*The task:* With the pictures left aside, write out exactly the lines of the listing below from the line with "is an immunohistochemistry" to the line with "immunohistochemical staining of", both included, and only those.

*Records provided:*
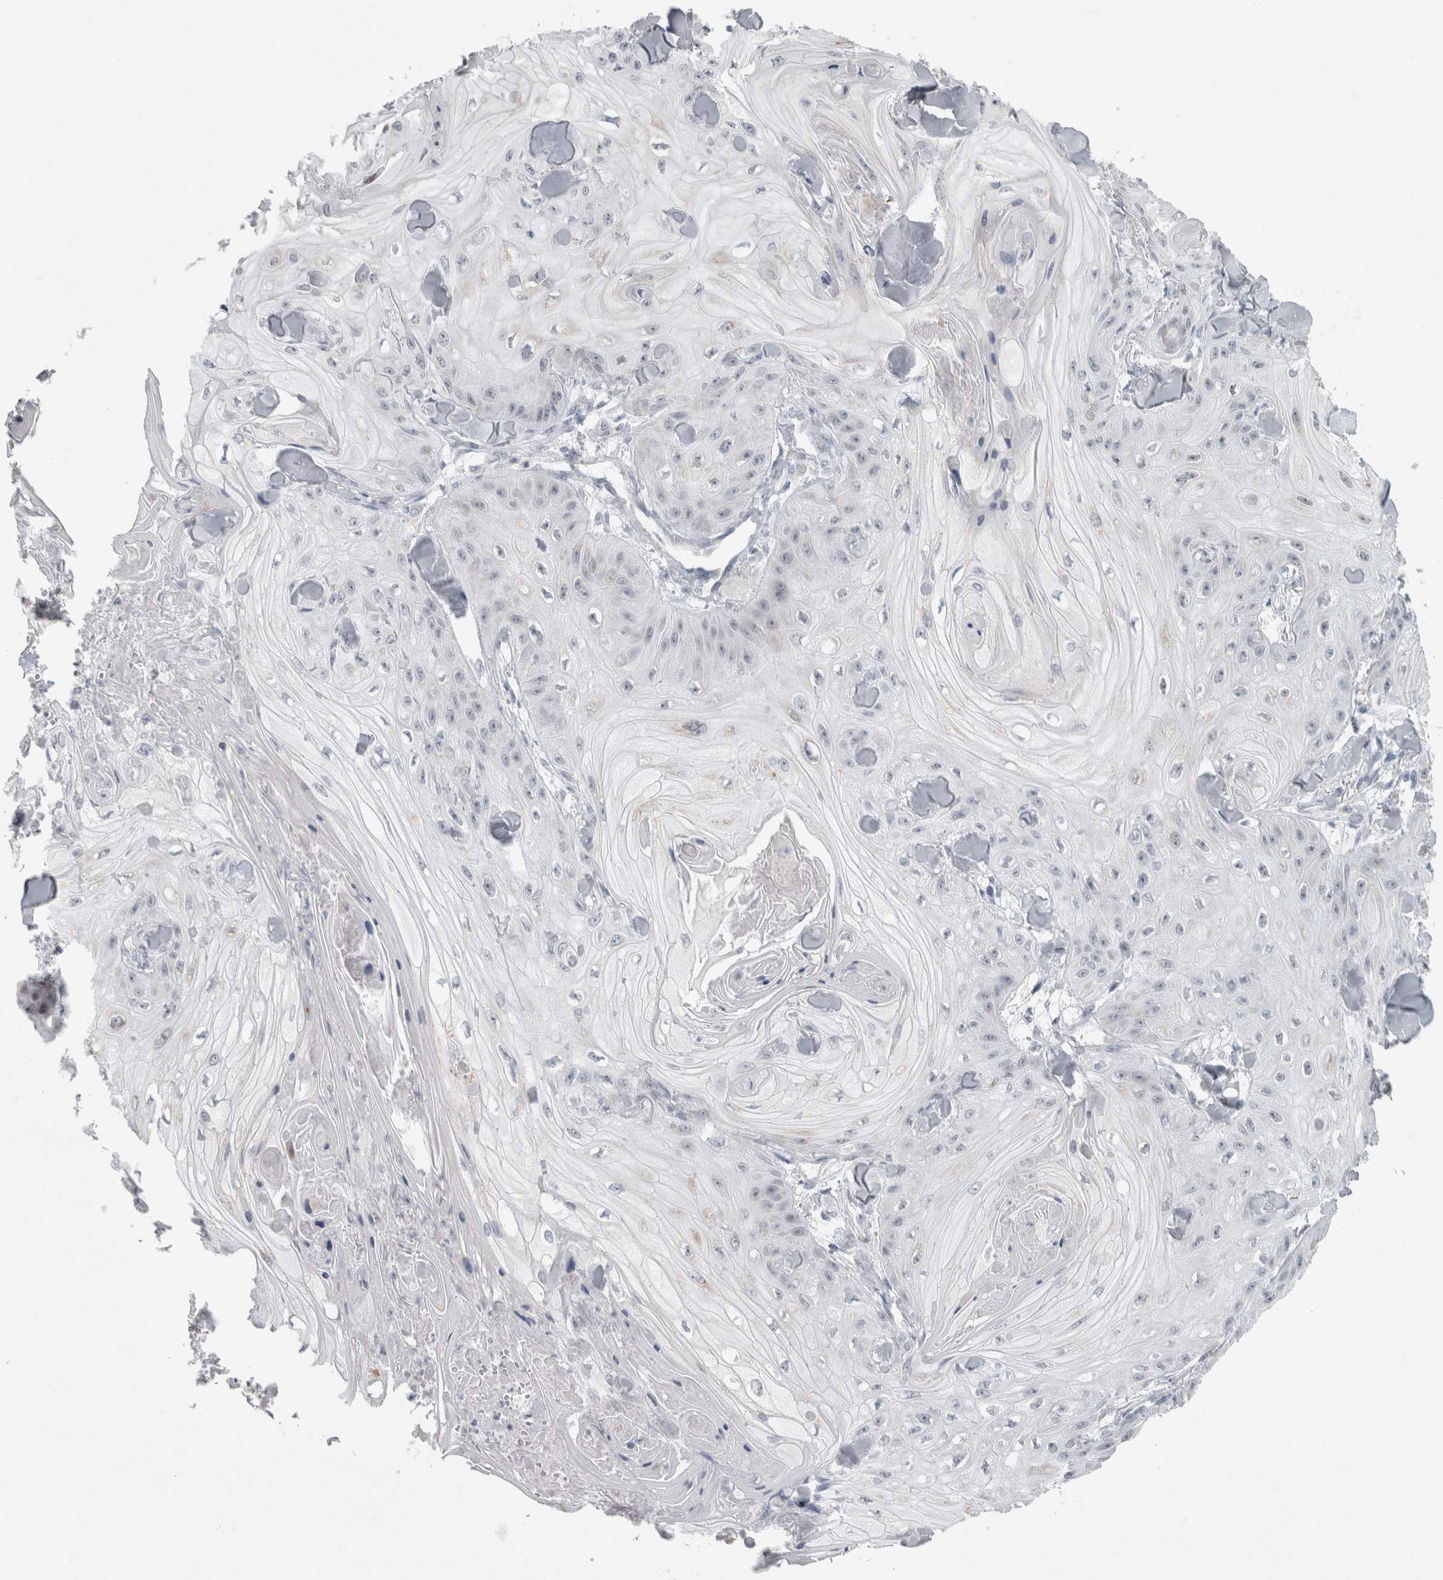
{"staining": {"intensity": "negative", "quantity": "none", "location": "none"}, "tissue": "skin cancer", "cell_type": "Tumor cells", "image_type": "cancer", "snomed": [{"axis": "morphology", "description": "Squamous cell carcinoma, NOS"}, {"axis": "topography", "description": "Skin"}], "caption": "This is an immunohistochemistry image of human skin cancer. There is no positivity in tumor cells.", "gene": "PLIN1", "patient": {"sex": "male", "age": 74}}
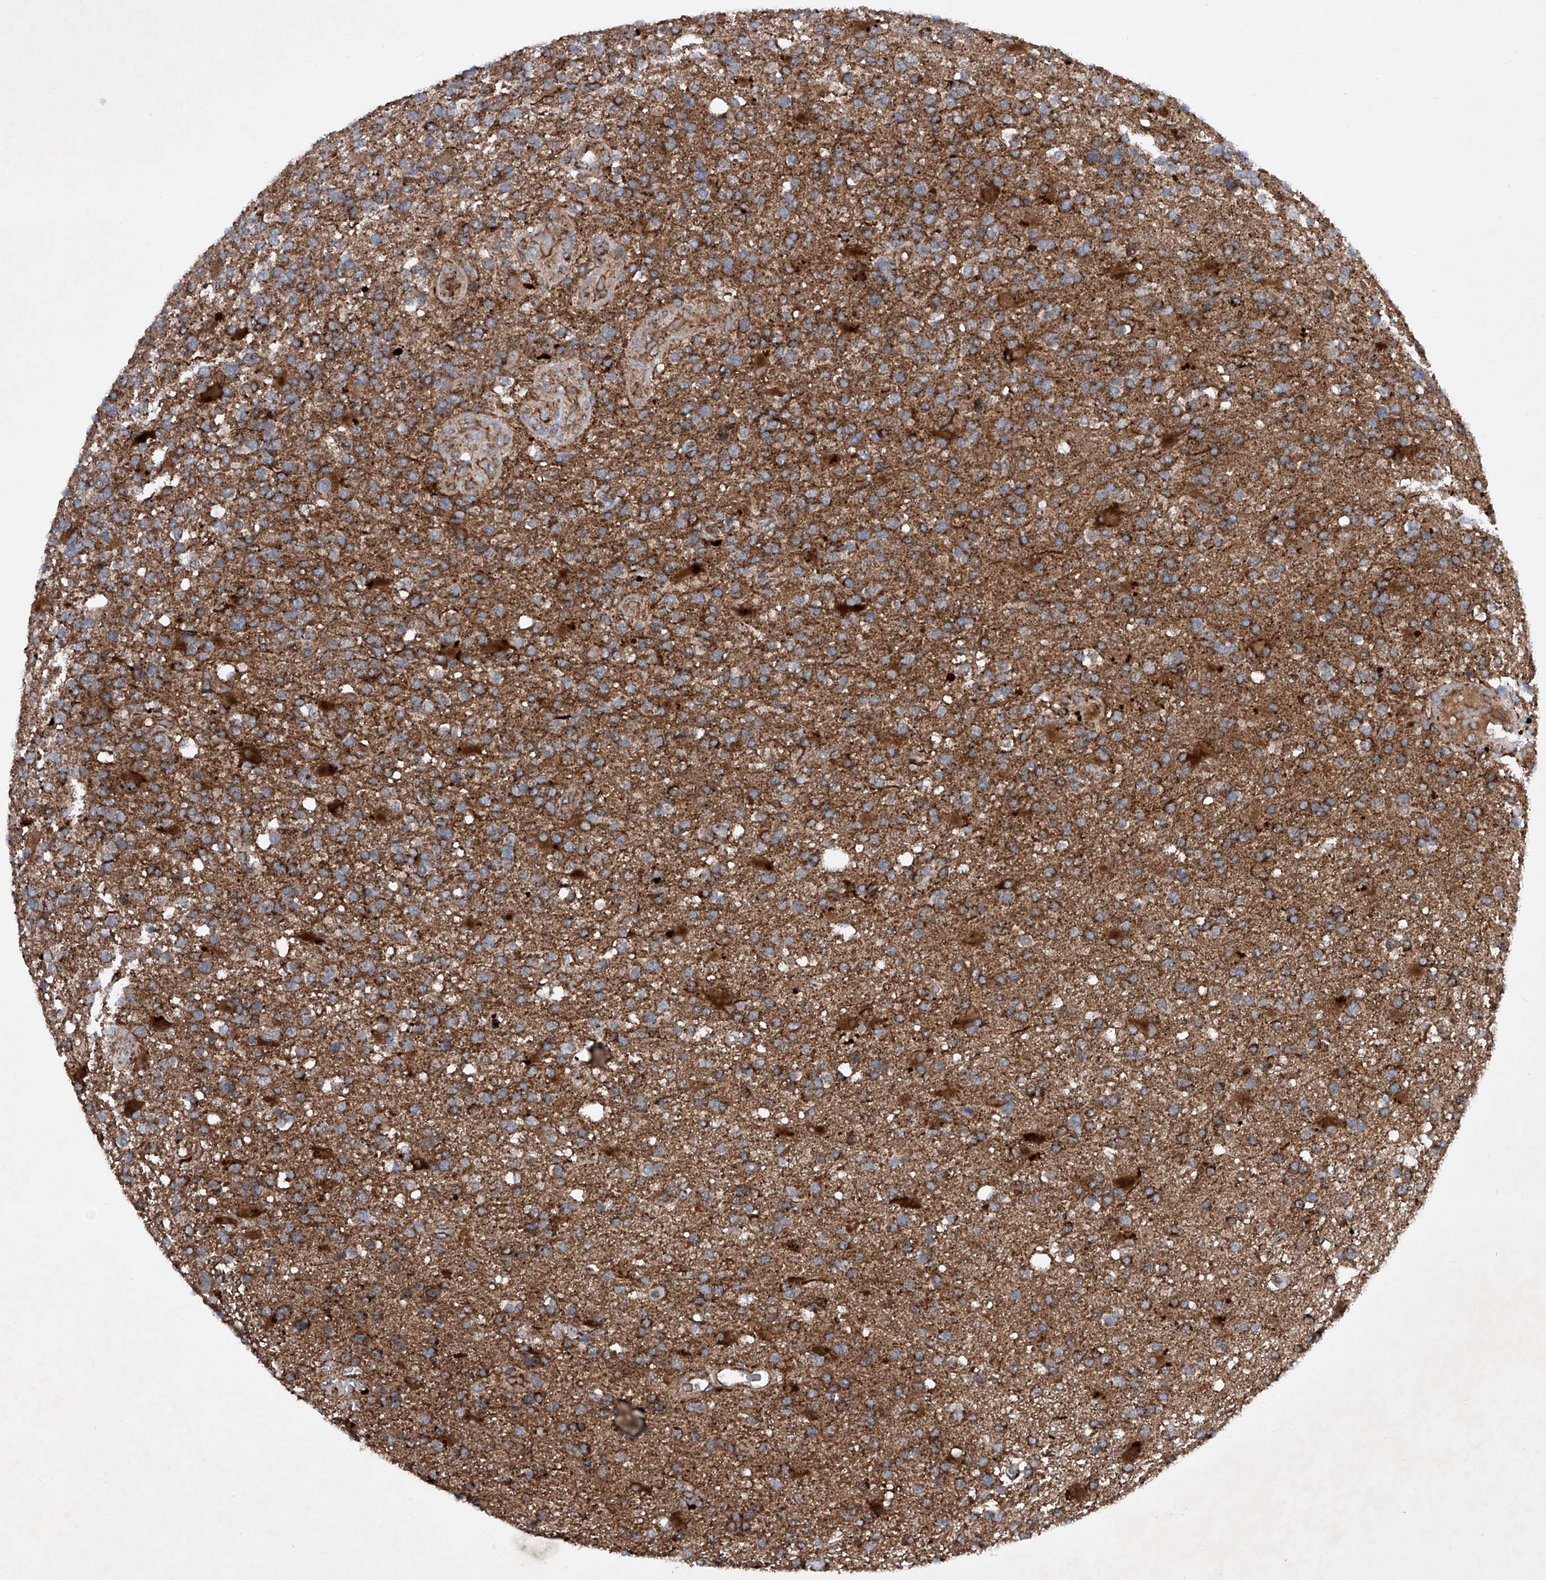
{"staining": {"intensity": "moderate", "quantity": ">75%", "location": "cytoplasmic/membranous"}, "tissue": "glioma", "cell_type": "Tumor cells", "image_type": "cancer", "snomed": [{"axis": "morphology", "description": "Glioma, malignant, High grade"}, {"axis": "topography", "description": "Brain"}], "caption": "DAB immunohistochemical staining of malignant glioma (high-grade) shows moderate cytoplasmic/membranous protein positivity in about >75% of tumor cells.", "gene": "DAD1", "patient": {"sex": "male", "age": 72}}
* * *
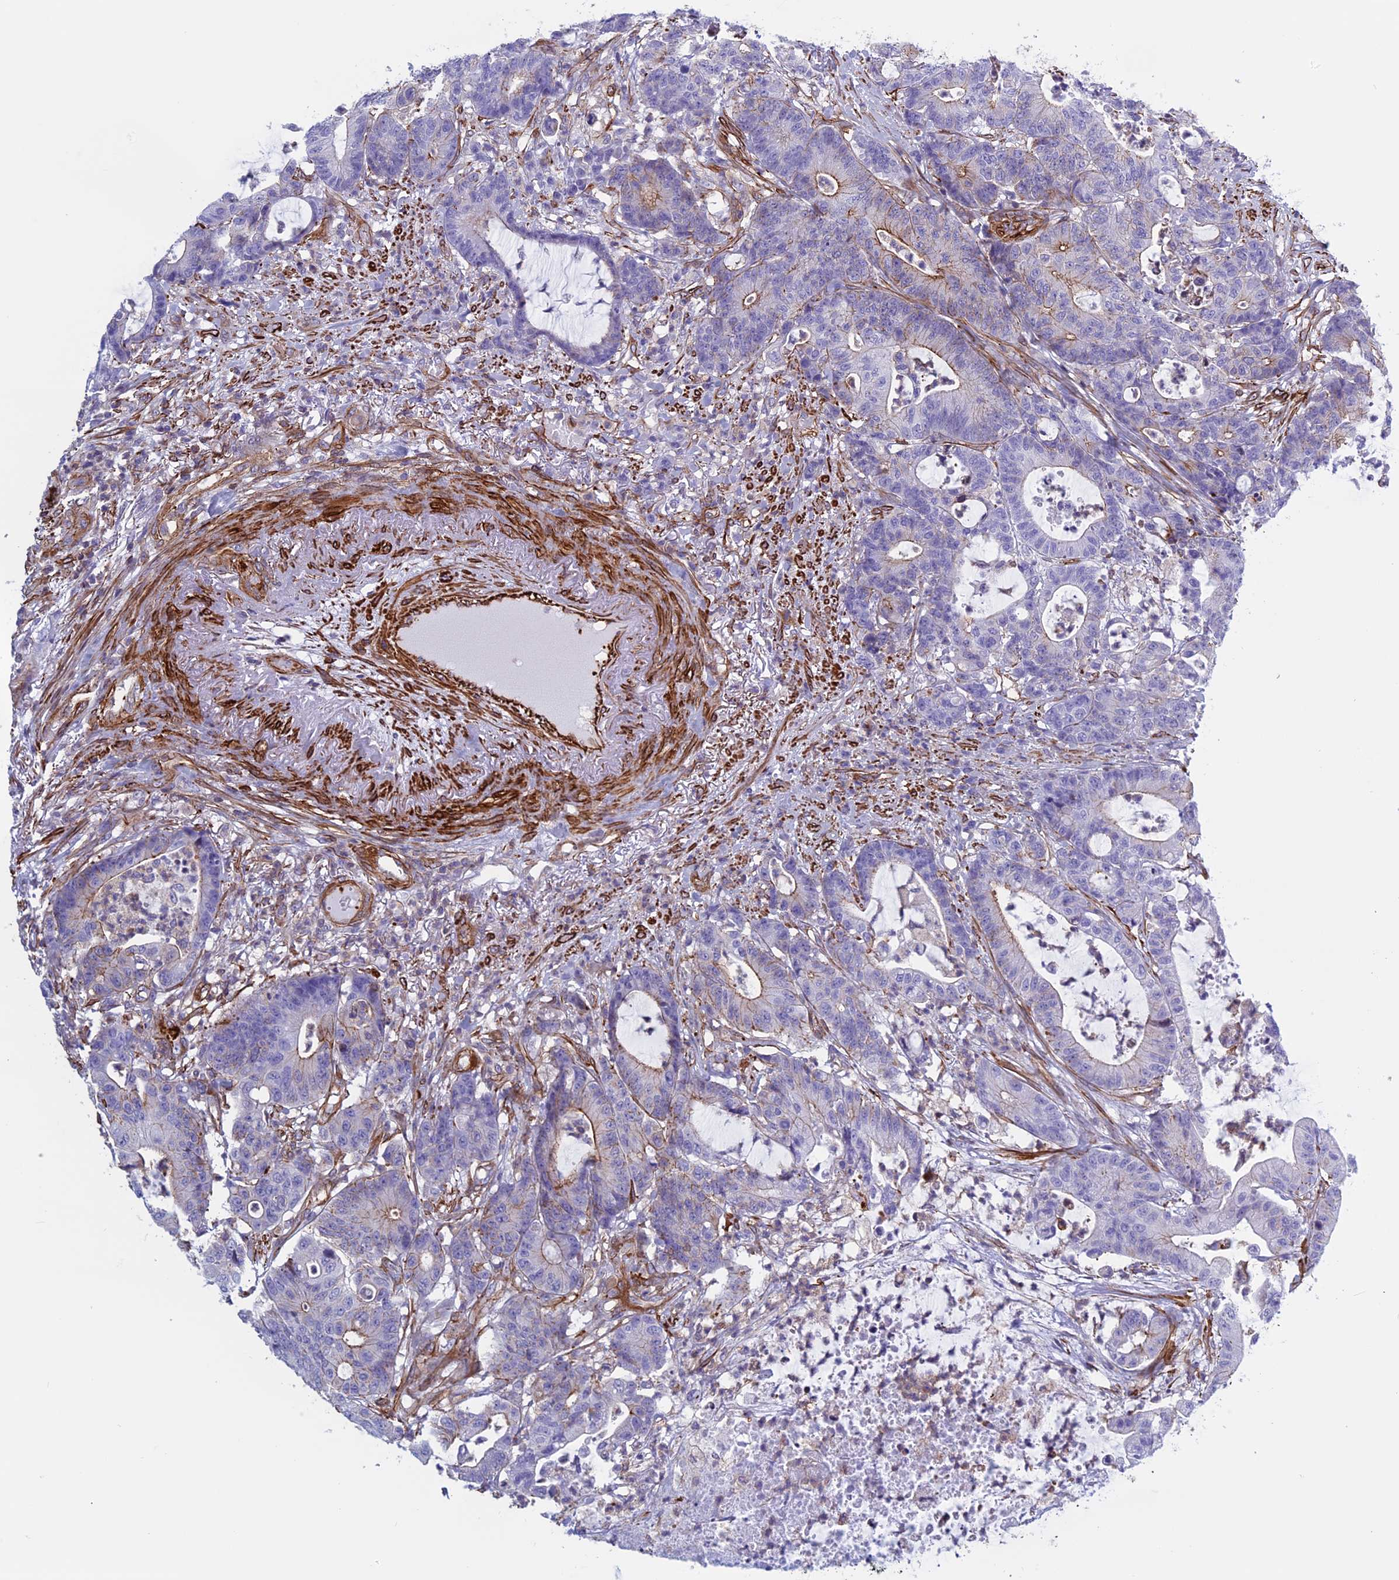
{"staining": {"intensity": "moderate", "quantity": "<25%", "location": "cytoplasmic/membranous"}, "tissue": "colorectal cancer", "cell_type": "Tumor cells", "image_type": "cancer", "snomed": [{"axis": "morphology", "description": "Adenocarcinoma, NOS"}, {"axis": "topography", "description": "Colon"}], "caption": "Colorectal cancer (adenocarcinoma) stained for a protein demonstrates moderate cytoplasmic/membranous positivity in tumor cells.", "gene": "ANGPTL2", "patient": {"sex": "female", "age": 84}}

*Solution for this problem:*
{"staining": {"intensity": "negative", "quantity": "none", "location": "none"}, "tissue": "skin cancer", "cell_type": "Tumor cells", "image_type": "cancer", "snomed": [{"axis": "morphology", "description": "Squamous cell carcinoma, NOS"}, {"axis": "topography", "description": "Skin"}], "caption": "This is an immunohistochemistry image of human skin cancer. There is no positivity in tumor cells.", "gene": "PLIN1", "patient": {"sex": "male", "age": 74}}
{"staining": {"intensity": "moderate", "quantity": ">75%", "location": "cytoplasmic/membranous"}, "tissue": "glioma", "cell_type": "Tumor cells", "image_type": "cancer", "snomed": [{"axis": "morphology", "description": "Glioma, malignant, High grade"}, {"axis": "topography", "description": "Brain"}], "caption": "DAB immunohistochemical staining of malignant glioma (high-grade) shows moderate cytoplasmic/membranous protein positivity in about >75% of tumor cells.", "gene": "DAD1", "patient": {"sex": "male", "age": 72}}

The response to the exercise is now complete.